Agree with @EpsilonTheory, the 2% infaltion target is dead.
We are accepting a higher inflation world. pic.twitter.com/wJrdM4UyHi
As stated by Bianco, the Fed puts more weight onto core inflation because energy and food prices are more volatile and can be influenced by other factors, meaning they aren't always the best indicators of inflation. The Fed's preferred inflation target is 2%, although many like Bianco have argued that the Fed has more or less abandoned this metric and may be more focused on the labor market.
Unchartered territory
While estimates of the Fed's likelihood to cut rates change constantly, seeing such a high chance for a cut in September is certainly a hard number to ignore. There are only a few key data points still to be reported before the Fed's September meeting, so new data would need to clearly show higher inflation to dissuade the Fed from cutting. They would also need to be of more concern to Fed board voters than the weakening labor market data.
That said, Bianco's messaging makes sense. It's possible the Fed views inflation as artificially high, given the amount of support put into the economy during the brunt of the pandemic, and that inflation will fall closer to the Fed's 2% target over time. The jobs data have shown weakening in the labor market in recent months, with the economy only adding about 73,000 jobs in July and revising prior-month numbers significantly lower. Recent unemployment claims growth is also of concern.

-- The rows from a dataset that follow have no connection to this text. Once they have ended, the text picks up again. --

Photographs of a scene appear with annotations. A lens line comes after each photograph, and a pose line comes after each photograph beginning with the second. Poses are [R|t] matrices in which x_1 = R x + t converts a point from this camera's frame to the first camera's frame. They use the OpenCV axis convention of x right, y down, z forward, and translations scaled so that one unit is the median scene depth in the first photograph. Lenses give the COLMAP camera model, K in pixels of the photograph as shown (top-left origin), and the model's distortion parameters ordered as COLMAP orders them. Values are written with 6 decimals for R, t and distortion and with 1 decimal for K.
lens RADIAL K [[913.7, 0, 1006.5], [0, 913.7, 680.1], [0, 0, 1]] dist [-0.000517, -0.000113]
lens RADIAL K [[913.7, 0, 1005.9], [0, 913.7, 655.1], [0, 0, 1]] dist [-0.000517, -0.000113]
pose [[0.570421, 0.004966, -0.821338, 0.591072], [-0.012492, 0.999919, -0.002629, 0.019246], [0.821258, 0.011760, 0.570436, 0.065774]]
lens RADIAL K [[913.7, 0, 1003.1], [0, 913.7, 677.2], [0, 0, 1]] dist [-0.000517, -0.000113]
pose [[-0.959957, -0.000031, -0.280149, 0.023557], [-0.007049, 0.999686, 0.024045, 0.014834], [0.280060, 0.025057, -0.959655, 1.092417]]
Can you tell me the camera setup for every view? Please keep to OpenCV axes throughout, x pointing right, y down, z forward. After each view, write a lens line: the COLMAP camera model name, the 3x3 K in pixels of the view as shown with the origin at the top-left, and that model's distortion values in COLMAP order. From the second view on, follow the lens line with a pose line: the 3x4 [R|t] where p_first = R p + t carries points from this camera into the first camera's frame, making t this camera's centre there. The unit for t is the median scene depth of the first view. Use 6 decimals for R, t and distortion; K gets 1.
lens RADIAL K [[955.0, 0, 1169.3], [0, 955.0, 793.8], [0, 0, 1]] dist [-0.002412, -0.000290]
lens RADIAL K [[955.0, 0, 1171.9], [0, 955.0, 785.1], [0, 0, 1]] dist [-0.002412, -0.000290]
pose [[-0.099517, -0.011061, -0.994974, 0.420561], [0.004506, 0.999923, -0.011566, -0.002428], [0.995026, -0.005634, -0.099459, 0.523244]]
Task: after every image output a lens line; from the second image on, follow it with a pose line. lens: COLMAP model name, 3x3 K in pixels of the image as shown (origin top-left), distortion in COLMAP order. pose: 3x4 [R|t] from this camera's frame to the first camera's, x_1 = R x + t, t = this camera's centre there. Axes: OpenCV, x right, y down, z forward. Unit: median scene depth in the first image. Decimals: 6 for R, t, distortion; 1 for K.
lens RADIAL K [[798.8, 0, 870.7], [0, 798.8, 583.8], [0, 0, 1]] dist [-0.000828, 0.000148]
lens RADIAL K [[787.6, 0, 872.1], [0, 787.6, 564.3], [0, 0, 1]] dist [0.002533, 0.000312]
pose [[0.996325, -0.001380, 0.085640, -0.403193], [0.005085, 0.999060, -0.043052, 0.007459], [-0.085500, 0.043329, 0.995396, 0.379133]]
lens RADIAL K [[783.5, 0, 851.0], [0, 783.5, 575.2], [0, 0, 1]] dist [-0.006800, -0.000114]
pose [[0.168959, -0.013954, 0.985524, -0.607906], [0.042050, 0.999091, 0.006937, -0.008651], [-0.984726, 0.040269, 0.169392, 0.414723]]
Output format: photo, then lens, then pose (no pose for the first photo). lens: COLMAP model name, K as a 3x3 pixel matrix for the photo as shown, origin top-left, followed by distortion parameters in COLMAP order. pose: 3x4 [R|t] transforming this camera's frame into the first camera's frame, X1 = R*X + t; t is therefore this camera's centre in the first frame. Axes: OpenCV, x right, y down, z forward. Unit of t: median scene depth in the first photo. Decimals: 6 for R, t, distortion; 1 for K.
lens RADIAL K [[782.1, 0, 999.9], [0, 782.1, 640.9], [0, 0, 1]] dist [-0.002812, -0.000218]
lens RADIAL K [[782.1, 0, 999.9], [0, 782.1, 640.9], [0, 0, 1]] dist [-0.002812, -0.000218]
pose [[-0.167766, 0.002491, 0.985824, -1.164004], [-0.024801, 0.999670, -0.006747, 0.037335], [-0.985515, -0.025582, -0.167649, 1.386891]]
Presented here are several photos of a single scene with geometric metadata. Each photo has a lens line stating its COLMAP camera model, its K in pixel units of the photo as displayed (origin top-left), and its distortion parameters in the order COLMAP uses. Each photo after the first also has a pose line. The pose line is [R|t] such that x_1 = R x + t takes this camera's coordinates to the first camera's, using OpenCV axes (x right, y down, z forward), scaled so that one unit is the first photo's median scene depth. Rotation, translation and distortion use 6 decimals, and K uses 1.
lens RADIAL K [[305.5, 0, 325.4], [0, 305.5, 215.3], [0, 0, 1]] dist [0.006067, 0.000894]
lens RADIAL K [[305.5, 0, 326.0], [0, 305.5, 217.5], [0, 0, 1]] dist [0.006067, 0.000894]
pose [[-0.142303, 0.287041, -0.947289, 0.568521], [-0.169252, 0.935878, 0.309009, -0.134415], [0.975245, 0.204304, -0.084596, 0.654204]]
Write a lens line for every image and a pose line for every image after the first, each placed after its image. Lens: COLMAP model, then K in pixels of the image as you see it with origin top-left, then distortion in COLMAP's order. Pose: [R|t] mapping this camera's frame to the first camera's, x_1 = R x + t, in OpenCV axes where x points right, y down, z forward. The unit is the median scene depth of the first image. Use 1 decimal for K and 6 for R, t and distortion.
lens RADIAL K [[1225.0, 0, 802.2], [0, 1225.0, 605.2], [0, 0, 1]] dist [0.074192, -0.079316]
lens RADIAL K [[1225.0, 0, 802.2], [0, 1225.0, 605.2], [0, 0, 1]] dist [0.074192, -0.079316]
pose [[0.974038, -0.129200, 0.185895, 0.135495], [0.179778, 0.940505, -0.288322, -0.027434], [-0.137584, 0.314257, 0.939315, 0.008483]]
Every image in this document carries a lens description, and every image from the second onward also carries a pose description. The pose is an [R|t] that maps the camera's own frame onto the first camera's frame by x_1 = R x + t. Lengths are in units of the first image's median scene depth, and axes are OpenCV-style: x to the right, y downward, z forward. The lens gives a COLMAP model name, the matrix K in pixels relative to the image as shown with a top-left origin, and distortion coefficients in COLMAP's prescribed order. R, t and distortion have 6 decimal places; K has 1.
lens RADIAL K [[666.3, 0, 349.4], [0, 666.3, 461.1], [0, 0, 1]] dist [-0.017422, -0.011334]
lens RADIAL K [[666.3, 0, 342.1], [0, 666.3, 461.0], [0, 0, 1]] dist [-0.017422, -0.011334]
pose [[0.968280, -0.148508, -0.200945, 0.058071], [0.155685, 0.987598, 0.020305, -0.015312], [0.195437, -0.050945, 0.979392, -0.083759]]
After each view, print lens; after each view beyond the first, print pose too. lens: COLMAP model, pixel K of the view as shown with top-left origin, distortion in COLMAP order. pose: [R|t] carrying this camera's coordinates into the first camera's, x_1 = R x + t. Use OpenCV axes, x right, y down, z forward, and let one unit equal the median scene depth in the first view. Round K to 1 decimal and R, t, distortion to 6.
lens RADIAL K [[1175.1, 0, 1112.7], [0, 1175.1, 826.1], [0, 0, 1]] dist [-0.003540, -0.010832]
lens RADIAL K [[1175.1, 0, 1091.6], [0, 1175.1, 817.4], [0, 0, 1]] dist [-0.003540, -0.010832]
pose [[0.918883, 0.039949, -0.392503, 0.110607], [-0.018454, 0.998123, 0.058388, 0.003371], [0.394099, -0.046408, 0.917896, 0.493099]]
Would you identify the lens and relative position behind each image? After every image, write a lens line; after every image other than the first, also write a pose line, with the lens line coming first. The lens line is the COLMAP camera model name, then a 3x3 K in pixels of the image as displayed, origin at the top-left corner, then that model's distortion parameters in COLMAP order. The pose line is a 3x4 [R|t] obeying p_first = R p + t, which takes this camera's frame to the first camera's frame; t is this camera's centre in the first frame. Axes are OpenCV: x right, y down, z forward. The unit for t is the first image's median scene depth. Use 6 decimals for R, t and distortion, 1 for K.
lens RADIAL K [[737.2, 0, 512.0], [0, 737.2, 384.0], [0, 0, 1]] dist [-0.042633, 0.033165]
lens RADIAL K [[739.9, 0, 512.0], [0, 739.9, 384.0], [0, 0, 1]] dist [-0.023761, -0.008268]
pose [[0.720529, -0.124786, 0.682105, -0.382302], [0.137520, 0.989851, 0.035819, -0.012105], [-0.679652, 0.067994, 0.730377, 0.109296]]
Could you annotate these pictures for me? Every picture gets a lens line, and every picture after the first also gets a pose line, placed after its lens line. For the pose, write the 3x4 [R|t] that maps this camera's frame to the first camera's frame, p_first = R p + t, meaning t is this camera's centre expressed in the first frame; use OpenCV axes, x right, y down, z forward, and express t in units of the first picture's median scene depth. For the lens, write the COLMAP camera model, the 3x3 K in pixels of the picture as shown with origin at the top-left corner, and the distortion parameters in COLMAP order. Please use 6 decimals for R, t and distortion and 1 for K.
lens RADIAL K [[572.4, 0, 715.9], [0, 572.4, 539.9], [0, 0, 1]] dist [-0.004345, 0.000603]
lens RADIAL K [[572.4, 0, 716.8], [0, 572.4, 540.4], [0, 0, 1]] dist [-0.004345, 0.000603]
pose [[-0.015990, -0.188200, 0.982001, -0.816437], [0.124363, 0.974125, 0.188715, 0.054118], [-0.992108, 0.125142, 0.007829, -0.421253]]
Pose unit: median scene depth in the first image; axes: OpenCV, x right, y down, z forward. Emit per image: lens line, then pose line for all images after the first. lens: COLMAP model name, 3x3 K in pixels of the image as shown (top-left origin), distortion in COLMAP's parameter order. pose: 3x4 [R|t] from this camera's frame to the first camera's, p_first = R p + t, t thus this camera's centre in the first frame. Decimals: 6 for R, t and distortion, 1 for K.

The U.S. economy is powered by consumer spending, so if unemployment begins to rise, that could blunt the key force driving economic growth. It's also not quite clear how the Trump administration's immigration policies will impact the labor market. For instance, fewer immigrants in the country can skew data on job growth and unemployment rates, creating a false narrative about how overall employment is actually faring.
The fact that the Fed is strongly predicted to cut rates despite the data Bianco cited shows the economy is in uncharted waters. Investors should understand that this means things may happen differently than in past cycles. That could mean higher highs or perhaps a potential pullback on the horizon. We don't know, but it's something for all investors to be aware of so they can make calmer, less rash decisions.